▶ [Metin bloğu]:

★ ★ ★ ★

08 Ağustos 2014 00:50

İyinin şartı kötü mü? Daire dikotimiden kötü mü?

İyinin şartı kötü mü? Daire dikotimiden kötü mü?

Fotoğraf: Envato

Paylaş

Dikotomi, saf aklın özü mü? Sorun bir ile, ikisinin birliği ile, en-el hak ile aşılabilir mi, yoksa bu da bir uçuş mu?
Beden-akıl ikiliğinin bir üst aşaması biraz daha ilerlemiş dikotomiler üçler, beşler, yediler, on iki havariler, belki kırklar… Ancak yetmiş iki buçuk hep tehlikeli, paganizm tehlikeli mi?
Göreceli mantık yana, sağa, sola, arkaya, öne; kuzey, güney, doğu, batı yönlere ayırıyor; yukarıya aşağıya ayırıyor; alta üstü ayırıyor; doğu ön batı arka gibi, güney sağ kuzey sol gibi. Kuzey yukarıda güney aşağıda gibi, doğu kan revan içinde iyilik, batı mekanize birlikler halinde kötülük gibi. Sağ üstte sol altta gibi.
Diyelim ki arka olmasa, ön de olamaz mı?
Tek başına günah, günah; tek başına sevap, sevap değil mi?
Tek başına seçim olamaz mı? Tanrı ve insanlık sadece iyiliği seçemez mi? Bu Platon’un krallığı mı olur? Ancak hiçbir sınıf ve zümre birbirine karışmadan, Hint usulü mü olur? Olabilir mi? Herkes cennetlik olursa, cehennem olamaz mı; cehennem yoksa, kötülük yoksa, iyilik de mi olamaz?
Ahura Mazda iyi ne varsa onu, günü, güneşi, sıcağı, yazı, kralı, parayı, erkeği, köpeği yarattı; Angra Manyu geldi kötü ne varsa onu, geceyi, karanlığı, soğuğu, kışı, yoksulluğu, kadını, çekirgeyi yarattı; Allah iyiliği, şeytan kötülüğü yarattı. Bütün mesele günahta veya kötüde, Gülen’in bedduası ile Allah onun belasını versin. Beddua da bir dua. İyiliğin en önemli yolu, kötülükten korunacaksın. Tanrıya-Krala-Erkeğe-Dine sığınacaksın, kötülük yoksa, şeytan yoksa, iyilik yok; din, iman, erkek, kral yok mu?
O halde iktidardan daha çok kötülüğü veya muhalefeti kontrol edeceksin ki, iktidarını/iyilik/refah/sömürü halini sürdürebilesin. Derin NATO’nun, derin “algı yönetiminin” prensibi bunun üzerine mi kurulu? Muhalefet kazandığında da kazanıyorsan, hiçbir şekilde kaybetmiyorsun demektir. Hele üçüncüsü kazandığında, dördüncüsü kazandığında, yine hep sen kazanıyorsan, bunlar da  dikotomi ise; artı değer, para pul geliyorsa, keyfine diyecek yok.

★ ★ ★ ★

(Bir veri dosyasının parçası)
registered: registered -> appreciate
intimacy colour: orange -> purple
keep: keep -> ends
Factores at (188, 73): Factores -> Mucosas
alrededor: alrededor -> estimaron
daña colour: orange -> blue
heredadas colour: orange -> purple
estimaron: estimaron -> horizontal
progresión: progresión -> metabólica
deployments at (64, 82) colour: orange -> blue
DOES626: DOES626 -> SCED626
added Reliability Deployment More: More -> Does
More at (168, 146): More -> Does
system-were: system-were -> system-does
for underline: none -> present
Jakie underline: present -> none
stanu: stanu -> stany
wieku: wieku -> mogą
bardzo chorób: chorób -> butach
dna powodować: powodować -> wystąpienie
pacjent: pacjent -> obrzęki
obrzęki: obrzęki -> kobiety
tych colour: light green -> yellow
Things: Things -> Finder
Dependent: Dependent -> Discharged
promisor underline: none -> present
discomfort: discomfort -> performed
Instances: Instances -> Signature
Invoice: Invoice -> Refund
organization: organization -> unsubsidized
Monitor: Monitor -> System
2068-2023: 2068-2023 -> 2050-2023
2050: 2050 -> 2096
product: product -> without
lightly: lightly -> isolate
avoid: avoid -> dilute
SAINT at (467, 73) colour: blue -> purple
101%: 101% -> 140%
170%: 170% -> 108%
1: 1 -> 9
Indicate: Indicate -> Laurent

★ ★ ★ ★

▶ [Yapılacaklar]:
a – Dikotomi yazısına göre aşağıdaki soruları yanıtlayın:
(i) Fotoğrafın kaynağı olarak ne gösteriliyor?
(ii) Hangi sayı "hep tehlikeli" olarak anılıyor?
(iii) Göreceli mantık hangi dört yöne ayırıyor?
b – Dikotomi yazısında Ahura Mazda'nın yarattığı söylenen şeylerin tamamını sıralayın.
c – Dikotomi yazısına göre iktidardan çok kötülüğün veya muhalefetin kontrol edilmesi neden gerekir? Bir ila üç cümleyle açıklayın.
Bu kayıtlar işe yaramayacaktır.

▶ [Görevlere göre yanıtlar]:
a –
(i) Envato.
(ii) Yetmiş iki buçuk.
(iii) Kuzey, güney, doğu ve batı.

b – Gün, güneş, sıcak, yaz, kral, para, erkek, köpek.

c – Yazıya göre bunun amacı, iktidarın, iyilik, refah ve sömürü hâlinin sürdürülebilmesidir.